The construction of the upper envelope for the lines A[i]*x + A[i]*B[i] relies on Andrew's monotone chain convex hull algorithm applied to the dual points transformed from the lines.

Python code:

# Upper envelope of lines in the plane

from fractions import Fraction
import collections

def get_dual_point(line):
  return (line[0], -line[1])

def get_primal_point(dual_line):
  return (dual_line[0], -dual_line[1])

def get_line_from_two_points(p1, p2):
  if p1[0] == p2[0]:
    return (float('inf'), 0)

  m = Fraction(p1[1] - p2[1], p1[0] - p2[0])
  b = -m * p1[0] + p1[1]

  return (m, b)

def cross_product(o, a, b):
  return (a[0] - o[0]) * (b[1] - o[1]) - (a[1] - o[1]) * (b[0] - o[0])

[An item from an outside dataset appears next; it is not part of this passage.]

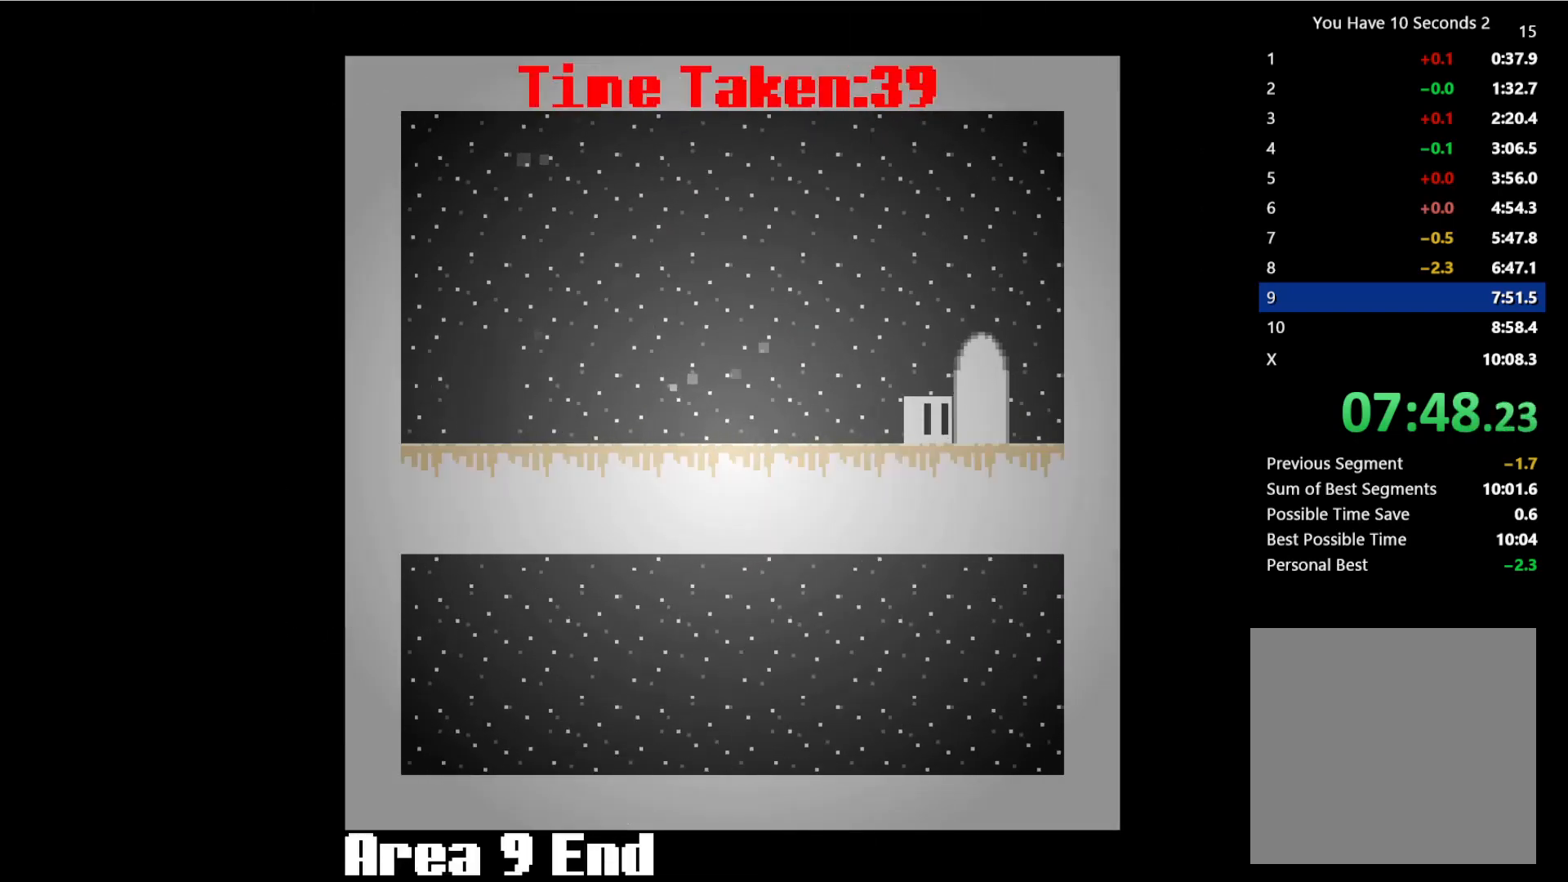
{"keys": ["right"], "events": [[100, "space", "up"]]}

# lower_hull has the structure [(dual_point, original_line, leftmost_x, index)]
def get_segment_idx(lower_hull, x):
  lo = 0
  hi = len(lower_hull) - 1

  # Find the index of the first
  # x coordinate greater than x
  while lo < hi:
    mid = lo + (hi - lo + 1) // 2

    if lower_hull[mid][2] <= x:
      lo = mid
    else:
      hi = mid - 1

  return lo


# Assumes we add points in order of increasing x-coordinates
def add_right_to_lower_hull(lower_hull, point):
  while len(lower_hull) > 0 and lower_hull[-1][0][0] == point[0][0] and lower_hull[-1][0][1] > point[0][1]:
    lower_hull.pop()
  while len(lower_hull) > 1 and cross_product(lower_hull[-2][0], lower_hull[-1][0], point[0]) <= 0:
    lower_hull.pop()
  if not lower_hull or lower_hull[-1][0][0] != point[0][0]:
    lower_hull.append(point)
  # Each segment of the lower hull
  # in the dual plane is a line intersection
  # in the primal plane.
  if len(lower_hull) == 1:
    lower_hull[0][2] = -float('inf')
  else:
    line = get_line_from_two_points(lower_hull[-1][0], lower_hull[-2][0])
    lower_hull[-1][2] = get_primal_point(line)[0]

  return lower_hull


# Assumes we add points in order of decreasing x-coordinates
def add_left_to_lower_hull(lower_hull, point):
  while len(lower_hull) > 0 and lower_hull[0][0][0] == point[0][0] and lower_hull[0][0][1] > point[0][1]:
    lower_hull.popleft()
  while len(lower_hull) > 1 and cross_product(lower_hull[1][0], lower_hull[0][0], point[0]) >= 0:
    lower_hull.popleft()
  if not lower_hull or lower_hull[0][0][0] != point[0][0]:
    lower_hull.appendleft(point)
  # Each segment of the lower hull
  # in the dual plane is a line intersection
  # in the primal plane.
  if len(lower_hull) == 1:
    lower_hull[0][2] = -float('inf')
  else:
    line = get_line_from_two_points(lower_hull[0][0], lower_hull[1][0])
    lower_hull[1][2] = get_primal_point(line)[0]

  return lower_hull


# Maximise A[i] * B[i] + A[i] * B[j] + A[j] * B[j]
def f(A, B):
  debug = False

  if debug:
    print("A: %s" % A)
    print("B: %s" % B)

  best = -float('inf')
  best_idxs = ()

  indexed_lines = [((A[i], A[i] * B[i]), i) for i in range(len(A))]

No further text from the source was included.